I know it's almost Christmas, but better late than never... and when I say never, I really mean never. This post might be lost to the abyss of mommy-brain for-EVER. So without further ado, the final Down the Rabbit Hole Halloween post... part one.
So here's a two-part, how-to post on making a full body animal costume by modifying a great free costume available from PBS.org --> Buddy the Dinosaur Costume. The first part will be just dealing with the body and then I'll write a separate post for the head.
My biggest worry about this costume was finding material that looked like cat fur. Luckily, animal printed fleece is actually quite easy to find. And it's usually on sale making the fact that this pattern has very generous yardage allowances (and a lot of leftover fabric) a little easier to swallow. I made my son the extra small (ages 3-4) and I probably fit it into just over one yard of fabric. Now I am a bit crazy with fitting my pattern pieces onto as little fabric as possible (think tetris crazy), but I'm fairly sure that a yard and a half would be more than enough for most. Anyway, what I'm trying to say is that I have a lot of grey cat printed fleece that will be showing up in projects later on :)
The body part of the costume comes together more or less according to the instructions. I didn't use the feet of the costume because the kids need to wear boots most Halloweens around here anyway. I also finished the neckline by simply folding down a narrow hem and sewing it down. Fleece doesn't fray and is quite stretchy so there's really no need to finish the neckline with bias tape or anything else that requires extra fuss. Besides, pretty finishes aren't really needed on a child's costume, are they?

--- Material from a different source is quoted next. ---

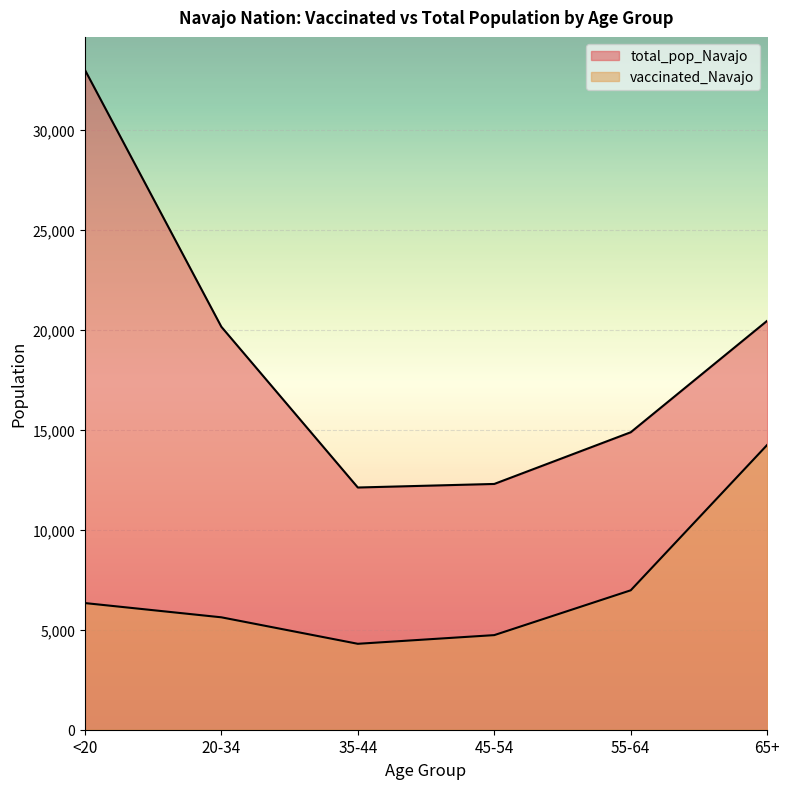

What is the difference between the highest and lowest values at 65+?

6205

The tail needs to be modified to whatever tail shape best suits your costume; in my case, it was a curvy feline tail. It gets inserted in exactly the same way as the dinosaur tail would, you just have to readjust the size of the opening and decide if you want it to sit high on the bum or low. If you're unsure you could always sew up the whole pants seam and pick out the stitches later in the area where you want to place the tail.
Yes, that's crayon and glue all over my table. My daughter has become the first (and hopefully only) child in our family who feels the uncontrollable urge to use crayons and markers on non-drawing surfaces. Ditto for using scissors in unorthodox places. Also true for paint and glue. Whodathunk that the boys would be the relatively well behaved ones in the craft room?

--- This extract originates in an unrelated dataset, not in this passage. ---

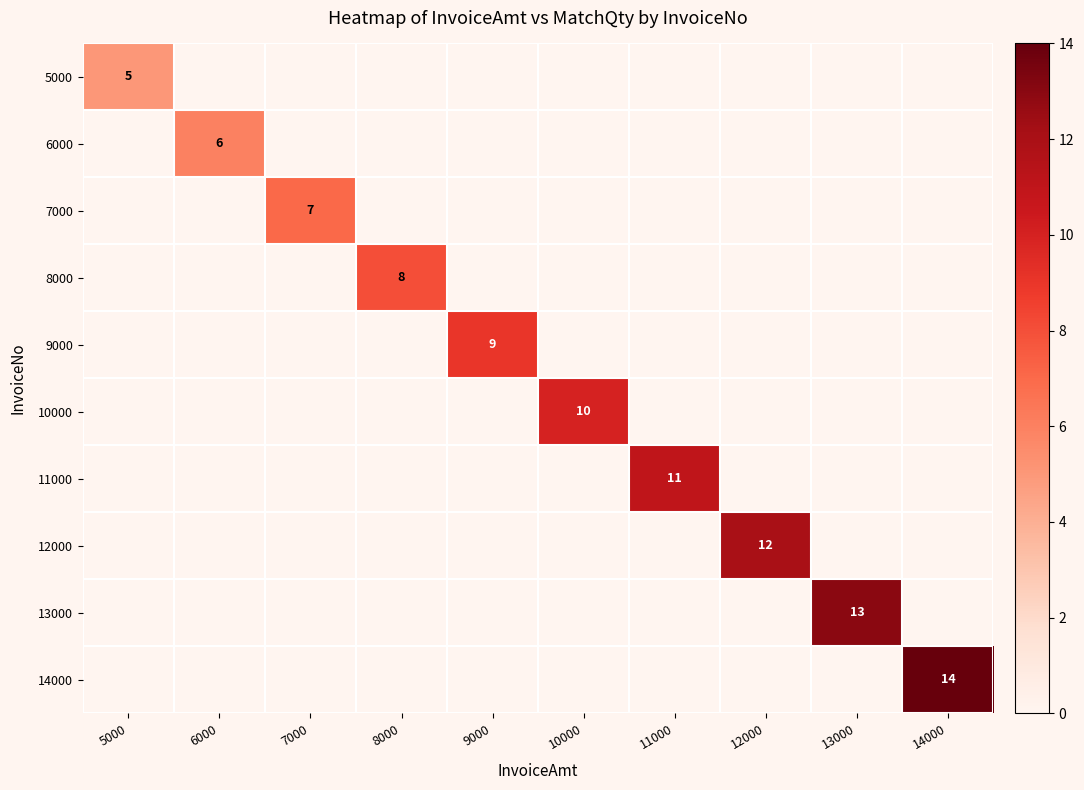

The 8000 series shows 4 at 6000. True or false?

False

And that's the extent of modifying that had to be done to make this free dinosaur body into a cat body. :)
I also took a few pictures of how I inserted the zipper because that's the only part of the pattern where a beginner sewer might get hung up. Here's a picture of the front seam sewn from the crotch to the point where the zipper will be inserted, the wrong side of the fabric is facing us right now.
Notice how the seam allowance is deeper where the zipper is to be inserted. On the left side of this seam allowance, fold the fabric edge down twice so that the seam allowance becomes the same depth as the same as the lower part of the seam.
Folding the seam allowance down about a 1/4 inch.
Folding it down again so that the left zipper seam is flush with the rest of the seam allowance depth.
Basting it in place until it's time to insert the zipper
The zipper is sewn on and zipped up. I've flipped it over so that you can see the other side.
When you're all done there should be one side of the zipper seam which is wider and laps over the basted-and-sewn side of the zipper seam. In the picture above, you can see that the left side is wider and completely covers the zipper once the costume is zipped up, giving you a nice smooth front to the costume.
That's about it for the body of the costume... next onto the hood.